TEXTO SELECIONADO

* * * * * * * * *

A Igreja Ortodoxa Russa, por sua vez, levou mais tempo para canonizar o czar e sua família como “portadores de paixão”: pessoas que encararam a morte com resignação. “A evidência disso seria o sinal da cruz feito por Alexandra e Olga antes de morrerem” registra o livro. Hoje, no local onde os Romanov foram assassinados, foi erguida uma igreja conhecida como Igreja do Sangue, de onde uma procissão parte todo dia 17 de julho rumo ao local onde corpos foram depositados logo após a morte.
Viúva-negra da vida real?
Embora os bolcheviques tenham pretendido exterminar toda a dinastia Romanov, dos 53 familiares que viviam na Rússia na época da revolução, 35 conseguiram escapar - sendo a maioria deles mulheres. Uma delas foi a mãe do czar Nicolau II, a imperatriz viúva Maria Feodorovna que precisou ser resgatada pelo sobrinho, o rei britânico George V, avô da rainha Elizabeth.
O livro chama a atenção, contudo, para a história praticamente desconhecida de uma Romanov que escapou ao massacre e cujo nome pode soar algo familiar para as novas gerações. Nascida em Petrogrado em 5 fevereiro de 1917, a princesa Natália Androsova Iskander-Romanov foi levada para o Uzbequistão quando a revolução começou. Quando seu pai foi dado como morto em combate pelo Exército Branco, que lutava contra os bolcheviques, sua mãe casou-se de novo em Moscou e mudou o sobrenome das crianças para Androsov.

* * * * * * * * *

REGISTROS EXTRAÍDOS
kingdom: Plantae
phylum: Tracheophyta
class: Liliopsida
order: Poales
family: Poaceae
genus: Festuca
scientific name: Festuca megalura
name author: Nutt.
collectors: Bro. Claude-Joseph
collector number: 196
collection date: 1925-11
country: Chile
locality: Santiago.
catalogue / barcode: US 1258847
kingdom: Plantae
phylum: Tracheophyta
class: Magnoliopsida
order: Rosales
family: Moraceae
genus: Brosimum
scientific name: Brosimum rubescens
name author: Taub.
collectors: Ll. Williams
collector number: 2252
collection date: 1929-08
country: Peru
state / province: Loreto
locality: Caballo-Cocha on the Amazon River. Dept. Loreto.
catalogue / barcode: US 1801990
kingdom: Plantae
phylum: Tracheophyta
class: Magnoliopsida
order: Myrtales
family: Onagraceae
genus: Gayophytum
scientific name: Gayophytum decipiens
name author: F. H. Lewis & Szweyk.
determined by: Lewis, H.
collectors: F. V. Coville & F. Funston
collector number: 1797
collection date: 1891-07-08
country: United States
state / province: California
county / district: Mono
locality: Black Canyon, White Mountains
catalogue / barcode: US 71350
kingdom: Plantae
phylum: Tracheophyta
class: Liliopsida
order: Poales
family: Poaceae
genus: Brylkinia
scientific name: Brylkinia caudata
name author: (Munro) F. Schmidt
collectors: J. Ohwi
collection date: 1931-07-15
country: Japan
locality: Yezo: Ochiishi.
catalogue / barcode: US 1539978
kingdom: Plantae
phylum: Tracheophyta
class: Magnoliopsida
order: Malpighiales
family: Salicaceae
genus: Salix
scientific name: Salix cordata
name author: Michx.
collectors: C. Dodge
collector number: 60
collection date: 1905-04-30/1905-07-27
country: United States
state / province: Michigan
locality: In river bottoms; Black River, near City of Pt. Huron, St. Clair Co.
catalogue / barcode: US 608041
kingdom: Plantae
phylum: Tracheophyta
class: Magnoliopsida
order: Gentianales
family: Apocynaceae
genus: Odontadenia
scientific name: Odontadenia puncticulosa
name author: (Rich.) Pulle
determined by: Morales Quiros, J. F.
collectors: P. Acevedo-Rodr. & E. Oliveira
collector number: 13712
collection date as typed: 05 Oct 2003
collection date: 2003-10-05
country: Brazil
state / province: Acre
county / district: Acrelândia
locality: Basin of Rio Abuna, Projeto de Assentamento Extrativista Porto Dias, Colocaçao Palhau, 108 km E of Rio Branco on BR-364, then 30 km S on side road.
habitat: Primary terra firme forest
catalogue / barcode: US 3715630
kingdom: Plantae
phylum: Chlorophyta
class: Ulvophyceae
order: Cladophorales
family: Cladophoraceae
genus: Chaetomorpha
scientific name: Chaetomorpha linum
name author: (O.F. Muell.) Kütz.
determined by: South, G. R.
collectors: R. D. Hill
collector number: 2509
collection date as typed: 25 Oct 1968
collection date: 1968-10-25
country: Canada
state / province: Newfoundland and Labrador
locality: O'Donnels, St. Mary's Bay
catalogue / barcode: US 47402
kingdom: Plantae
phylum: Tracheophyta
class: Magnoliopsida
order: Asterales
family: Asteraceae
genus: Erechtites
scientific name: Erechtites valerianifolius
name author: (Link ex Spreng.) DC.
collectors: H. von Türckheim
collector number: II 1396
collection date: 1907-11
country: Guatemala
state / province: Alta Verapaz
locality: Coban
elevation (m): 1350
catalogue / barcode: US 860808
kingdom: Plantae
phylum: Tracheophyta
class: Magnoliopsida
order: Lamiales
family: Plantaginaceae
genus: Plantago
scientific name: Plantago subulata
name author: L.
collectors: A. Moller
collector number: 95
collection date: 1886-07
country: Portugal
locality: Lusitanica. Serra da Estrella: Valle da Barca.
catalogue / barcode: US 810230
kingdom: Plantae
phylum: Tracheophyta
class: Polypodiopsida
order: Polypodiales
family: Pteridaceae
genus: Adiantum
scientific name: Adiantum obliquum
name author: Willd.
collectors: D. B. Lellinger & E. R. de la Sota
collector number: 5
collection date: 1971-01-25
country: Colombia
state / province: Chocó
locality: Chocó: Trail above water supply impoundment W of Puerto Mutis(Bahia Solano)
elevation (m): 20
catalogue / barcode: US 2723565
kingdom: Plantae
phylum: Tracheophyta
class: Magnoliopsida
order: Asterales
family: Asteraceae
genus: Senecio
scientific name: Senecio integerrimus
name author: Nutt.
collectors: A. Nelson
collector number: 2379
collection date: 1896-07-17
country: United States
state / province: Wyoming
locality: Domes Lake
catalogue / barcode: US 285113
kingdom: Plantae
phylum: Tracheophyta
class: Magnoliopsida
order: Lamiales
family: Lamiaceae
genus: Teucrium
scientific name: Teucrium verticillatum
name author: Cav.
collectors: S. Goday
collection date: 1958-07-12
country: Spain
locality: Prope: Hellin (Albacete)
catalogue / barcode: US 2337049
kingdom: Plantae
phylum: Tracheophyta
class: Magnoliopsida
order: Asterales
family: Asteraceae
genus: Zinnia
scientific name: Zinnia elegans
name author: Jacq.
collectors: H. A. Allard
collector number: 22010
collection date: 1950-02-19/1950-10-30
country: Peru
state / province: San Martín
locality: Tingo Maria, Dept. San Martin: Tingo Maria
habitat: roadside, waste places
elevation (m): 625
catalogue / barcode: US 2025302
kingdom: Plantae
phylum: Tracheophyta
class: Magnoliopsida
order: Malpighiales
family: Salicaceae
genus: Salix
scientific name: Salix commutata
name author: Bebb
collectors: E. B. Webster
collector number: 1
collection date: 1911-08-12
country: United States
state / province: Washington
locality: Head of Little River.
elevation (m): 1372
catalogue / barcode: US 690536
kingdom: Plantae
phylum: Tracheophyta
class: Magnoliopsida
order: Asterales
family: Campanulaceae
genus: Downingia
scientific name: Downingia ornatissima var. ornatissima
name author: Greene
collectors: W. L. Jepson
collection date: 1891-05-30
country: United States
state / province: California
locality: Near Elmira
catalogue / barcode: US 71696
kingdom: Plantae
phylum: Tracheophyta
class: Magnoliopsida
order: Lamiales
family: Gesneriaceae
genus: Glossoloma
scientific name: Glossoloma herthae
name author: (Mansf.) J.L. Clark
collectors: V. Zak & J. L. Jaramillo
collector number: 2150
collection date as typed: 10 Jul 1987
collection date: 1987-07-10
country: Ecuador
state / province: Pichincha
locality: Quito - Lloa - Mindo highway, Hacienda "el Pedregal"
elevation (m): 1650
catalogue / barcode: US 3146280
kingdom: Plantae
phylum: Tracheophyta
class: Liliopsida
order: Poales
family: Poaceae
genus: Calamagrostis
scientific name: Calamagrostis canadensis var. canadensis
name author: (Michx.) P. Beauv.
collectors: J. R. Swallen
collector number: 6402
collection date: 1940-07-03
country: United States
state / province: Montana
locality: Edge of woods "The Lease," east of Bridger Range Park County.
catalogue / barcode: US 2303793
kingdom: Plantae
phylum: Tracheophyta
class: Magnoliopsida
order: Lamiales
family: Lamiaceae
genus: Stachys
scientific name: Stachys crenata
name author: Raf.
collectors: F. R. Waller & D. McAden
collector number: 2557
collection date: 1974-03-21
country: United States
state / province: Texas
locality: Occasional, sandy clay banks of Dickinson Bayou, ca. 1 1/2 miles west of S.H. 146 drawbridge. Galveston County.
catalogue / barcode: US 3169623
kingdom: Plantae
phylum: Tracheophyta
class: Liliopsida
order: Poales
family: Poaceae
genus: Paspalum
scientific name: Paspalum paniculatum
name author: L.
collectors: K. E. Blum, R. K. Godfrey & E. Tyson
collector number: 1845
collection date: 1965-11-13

* * * * * * * * *

INSTRUÇÕES
a) Redigite, palavra por palavra, o trecho do texto sobre os Romanov que começa nas palavras "Viúva-negra da vida" e termina em "crianças para Androsov.".
b) Continue o texto sobre os Romanov a partir da última frase apresentada.
As linhas acima não têm relação com o texto sobre os Romanov.

RESPOSTAS DA ATIVIDADE
a)
Viúva-negra da vida real?
Embora os bolcheviques tenham pretendido exterminar toda a dinastia Romanov, dos 53 familiares que viviam na Rússia na época da revolução, 35 conseguiram escapar - sendo a maioria deles mulheres. Uma delas foi a mãe do czar Nicolau II, a imperatriz viúva Maria Feodorovna que precisou ser resgatada pelo sobrinho, o rei britânico George V, avô da rainha Elizabeth.
O livro chama a atenção, contudo, para a história praticamente desconhecida de uma Romanov que escapou ao massacre e cujo nome pode soar algo familiar para as novas gerações. Nascida em Petrogrado em 5 fevereiro de 1917, a princesa Natália Androsova Iskander-Romanov foi levada para o Uzbequistão quando a revolução começou. Quando seu pai foi dado como morto em combate pelo Exército Branco, que lutava contra os bolcheviques, sua mãe casou-se de novo em Moscou e mudou o sobrenome das crianças para Androsov.

b)
De cabelos claros e olhos azuis, Natália Romanov sempre conheceu suas origens, mas precisou escondê-las para sobreviver. Tornou-se motociclista profissional e chegou a se apresentar em números de alto risco, até ser descoberta pela polícia soviética e ser obrigada a se tornar uma agente secreta do governo de Stálin. Serviu na Segunda Guerra Mundial neutralizando e recolhendo bombas alemãs e como mensageira, até retomar sua carreira como motociclista em 1942. Foi descrita como uma mulher “excepcionalmente resistente, forte e carismática” pelo escritor Constantine Pleshakov, e encerrou sua carreira em 1964, ano em que Stan Lee, então editor da Marvel Comics, apresentou ao mundo Natalia Alianova Romanova: a Viúva Negra.